3 questions to Ted Lundström at Ovako about Emission Tariffs
October 22, 2020
Emission Tariffs is an innovative way of calculating emissions that use the proven format of traditional transport tariffs. The concept has been developed in close collaboration with the Network for Transport and the Environment (NTM), and Ovako, which has been the first TMS customer to implement Emission Tariffs in its operations.
Ovako has now, after a period of development together with Unifaun, optimized its use of Emission Tariffs and started using the function in its daily work. Thanks to Emission Tariffs, Ovako can fully take emissions into account in decision-making and thereby actively control shipments of freight to also take climate impact into account.
The work is completely in line with Ovako’s strategic position as one of the world’s most sustainable steel producers. We have asked three questions to Ted Lundström at Ovako about his thoughts on Emission Tariffs and transport-related environmental impact.
Why is Emission Tariffs interesting as a concept?

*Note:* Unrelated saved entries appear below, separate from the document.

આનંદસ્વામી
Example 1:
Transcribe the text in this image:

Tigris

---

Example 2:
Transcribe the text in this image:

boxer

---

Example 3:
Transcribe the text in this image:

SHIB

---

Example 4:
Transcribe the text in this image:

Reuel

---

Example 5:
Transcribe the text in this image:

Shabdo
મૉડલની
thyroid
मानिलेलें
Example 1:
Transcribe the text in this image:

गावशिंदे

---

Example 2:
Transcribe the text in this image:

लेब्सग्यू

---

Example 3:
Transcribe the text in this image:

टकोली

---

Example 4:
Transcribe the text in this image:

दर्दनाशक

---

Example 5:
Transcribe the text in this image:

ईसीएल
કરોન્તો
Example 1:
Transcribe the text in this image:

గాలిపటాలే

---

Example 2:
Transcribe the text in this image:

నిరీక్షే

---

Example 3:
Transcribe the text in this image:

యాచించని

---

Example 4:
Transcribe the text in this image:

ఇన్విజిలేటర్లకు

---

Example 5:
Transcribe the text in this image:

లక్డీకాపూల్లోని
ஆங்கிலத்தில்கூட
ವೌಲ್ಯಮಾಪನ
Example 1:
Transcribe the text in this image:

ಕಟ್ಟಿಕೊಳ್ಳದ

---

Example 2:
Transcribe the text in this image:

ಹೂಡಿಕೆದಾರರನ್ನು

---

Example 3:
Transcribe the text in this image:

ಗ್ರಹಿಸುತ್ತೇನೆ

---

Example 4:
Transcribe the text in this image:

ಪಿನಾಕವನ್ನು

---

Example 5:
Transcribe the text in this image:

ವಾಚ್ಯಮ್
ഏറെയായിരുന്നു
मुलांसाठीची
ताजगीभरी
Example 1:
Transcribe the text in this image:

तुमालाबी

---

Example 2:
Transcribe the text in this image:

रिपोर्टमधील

For Ovako, it has been important not to invest in a reactive follow-up where an outcome is evaluated long afterwards without creating a working method that enables continuous development. This means that by using Emission tariffs, Ovako is investing in proactively calculating our emissions in advance so that we can work more controlling in our daily work. This gives Ovako a visibility and speed in addressing the challenges that society has before it regarding the climate issue.
In what way is it important for Ovako to work proactively in reducing transport-related emissions?

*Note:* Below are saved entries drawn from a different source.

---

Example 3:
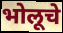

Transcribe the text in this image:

भोलूचे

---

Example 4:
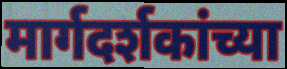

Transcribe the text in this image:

मार्गदर्शकांच्या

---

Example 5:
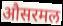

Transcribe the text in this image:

औसरमल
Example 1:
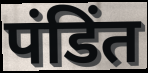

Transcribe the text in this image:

पंडिंत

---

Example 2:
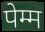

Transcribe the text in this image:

पेम्म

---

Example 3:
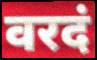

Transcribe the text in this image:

वरदं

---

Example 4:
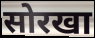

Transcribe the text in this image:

सोरखा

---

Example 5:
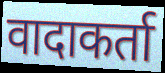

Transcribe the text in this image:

वादाकर्ता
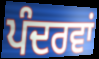
ਪੰਦਰਵਾਂ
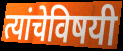
त्यांचेविषयी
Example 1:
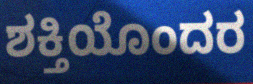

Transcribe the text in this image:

ಶಕ್ತಿಯೊಂದರ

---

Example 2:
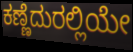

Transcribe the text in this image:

ಕಣ್ಣೆದುರಲ್ಲಿಯೇ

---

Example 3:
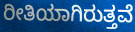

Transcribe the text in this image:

ರೀತಿಯಾಗಿರುತ್ತವೆ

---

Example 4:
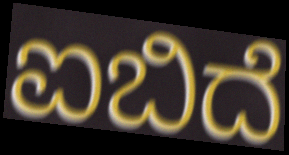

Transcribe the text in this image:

ಐಬಿದೆ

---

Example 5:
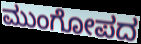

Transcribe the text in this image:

ಮುಂಗೋಪದ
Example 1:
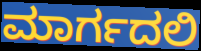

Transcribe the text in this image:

ಮಾರ್ಗದಲಿ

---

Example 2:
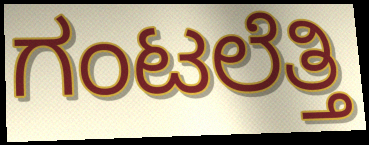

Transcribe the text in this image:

ಗಂಟಲೆತ್ತಿ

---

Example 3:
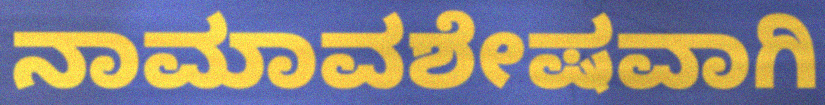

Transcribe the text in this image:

ನಾಮಾವಶೇಷವಾಗಿ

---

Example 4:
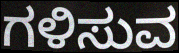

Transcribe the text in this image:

ಗಳಿಸುವ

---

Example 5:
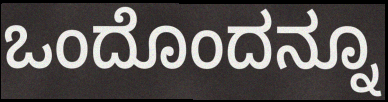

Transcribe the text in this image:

ಒಂದೊಂದನ್ನೂ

Sustainability is an integral part of our business, and we are constantly working to reduce our climate impact, where we already have 80% lower carbon footprint compared to the global average. An important part of this work is to work with our transports. The data is to some extent a fresh product, especially when the rate of change is high. It is therefore very important that we at Ovako create models that can provide us with decision-making as frequently and early as possible. It is not only the major decisions that are made annually at a strategic level that are in line with our goals, but also the daily small decisions.

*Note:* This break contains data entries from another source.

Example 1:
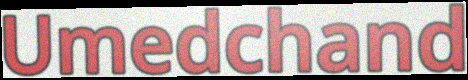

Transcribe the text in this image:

Umedchand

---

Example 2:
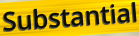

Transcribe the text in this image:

Substantial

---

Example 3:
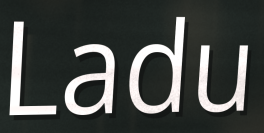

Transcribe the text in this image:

Ladu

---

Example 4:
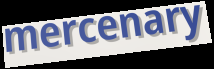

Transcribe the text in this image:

mercenary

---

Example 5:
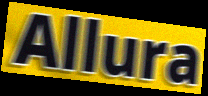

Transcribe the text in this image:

Allura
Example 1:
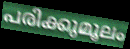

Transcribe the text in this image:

പരിക്കുമൂലം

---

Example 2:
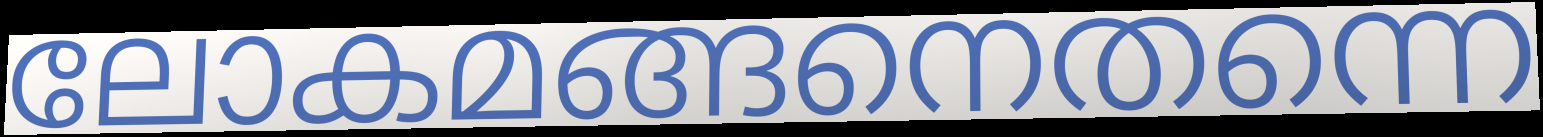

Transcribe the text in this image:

ലോകമങ്ങനെതന്നെ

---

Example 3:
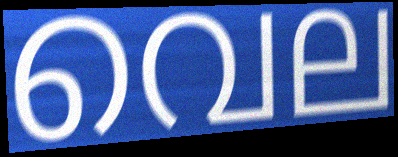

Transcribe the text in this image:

വെല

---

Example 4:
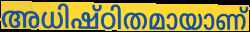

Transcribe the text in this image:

അധിഷ്ഠിതമായാണ്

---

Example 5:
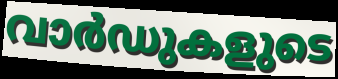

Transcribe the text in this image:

വാർഡുകളുടെ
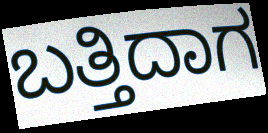
ಬತ್ತಿದಾಗ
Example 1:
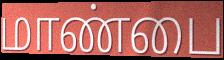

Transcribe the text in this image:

மாண்பை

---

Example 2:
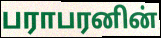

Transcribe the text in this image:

பராபரனின்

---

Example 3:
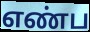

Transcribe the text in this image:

எண்ப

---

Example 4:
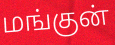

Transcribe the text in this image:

மங்குன்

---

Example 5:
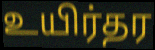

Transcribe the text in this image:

உயிர்தர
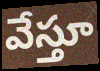
వేస్తూ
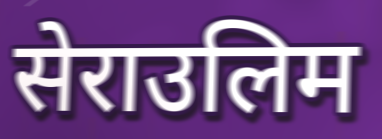
सेराउलिम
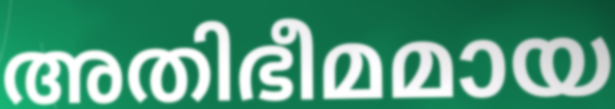
അതിഭീമമായ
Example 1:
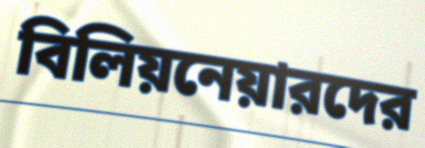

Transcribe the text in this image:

বিলিয়নেয়ারদের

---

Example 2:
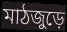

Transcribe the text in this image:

মাঠজুড়ে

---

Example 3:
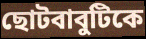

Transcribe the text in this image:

ছোটবাবুটিকে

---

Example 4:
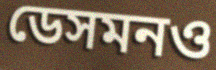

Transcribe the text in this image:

ডেসমনও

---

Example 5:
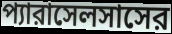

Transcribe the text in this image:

প্যারাসেলসাসের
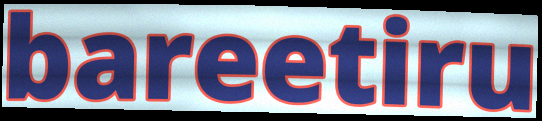
bareetiru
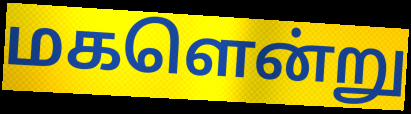
மகளென்று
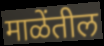
माळेंतील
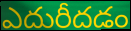
ఎదురీదడం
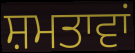
ਸ਼ਮਤਾਵਾਂ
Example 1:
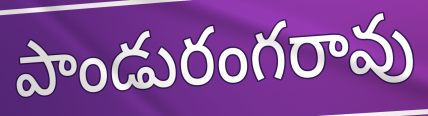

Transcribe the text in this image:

పాండురంగరావు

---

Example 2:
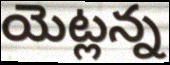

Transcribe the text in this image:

యెట్లన్న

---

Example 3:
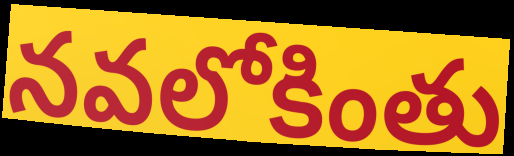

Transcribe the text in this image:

నవలోకింతు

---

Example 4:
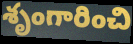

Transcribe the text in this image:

శృంగారించి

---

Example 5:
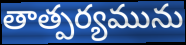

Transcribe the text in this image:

తాత్పర్యమును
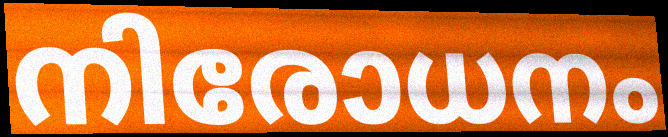
നിരോധനം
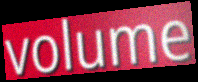
volume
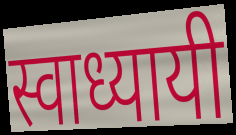
स्वाध्यायी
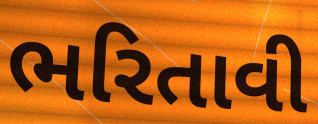
ભરિતાવી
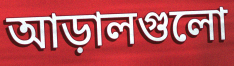
আড়ালগুলো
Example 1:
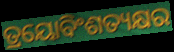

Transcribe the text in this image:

ତ୍ରୟୋବିଂଶତ୍ୟକ୍ଷର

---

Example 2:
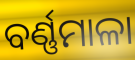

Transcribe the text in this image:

ବର୍ଣ୍ଣମାଳା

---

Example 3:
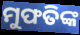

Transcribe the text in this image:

ମୁଫତିଙ୍କ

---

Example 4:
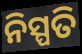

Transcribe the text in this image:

ନିସ୍ପତି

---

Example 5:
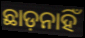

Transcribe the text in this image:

ଛାଡ଼ନାହିଁ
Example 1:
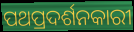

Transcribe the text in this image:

ପଥପ୍ରଦର୍ଶନକାରୀ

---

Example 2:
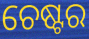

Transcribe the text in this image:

ଚେଷ୍ଟର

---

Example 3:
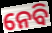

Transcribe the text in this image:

ନେବି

What do you think is important for the Emission Tariffs or other similar solutions to be used more widely by companies?
A good method development is the most important key to success. It requires an efficient process and a method that is transparent and also perceived to reflect reality in the best way possible. The goal must be that improvements are not achieved by screwing too much on the method, but rather by actual changes that have a real effect on the emissions we generate. This is a challenge that Ovako is prepared to tackle.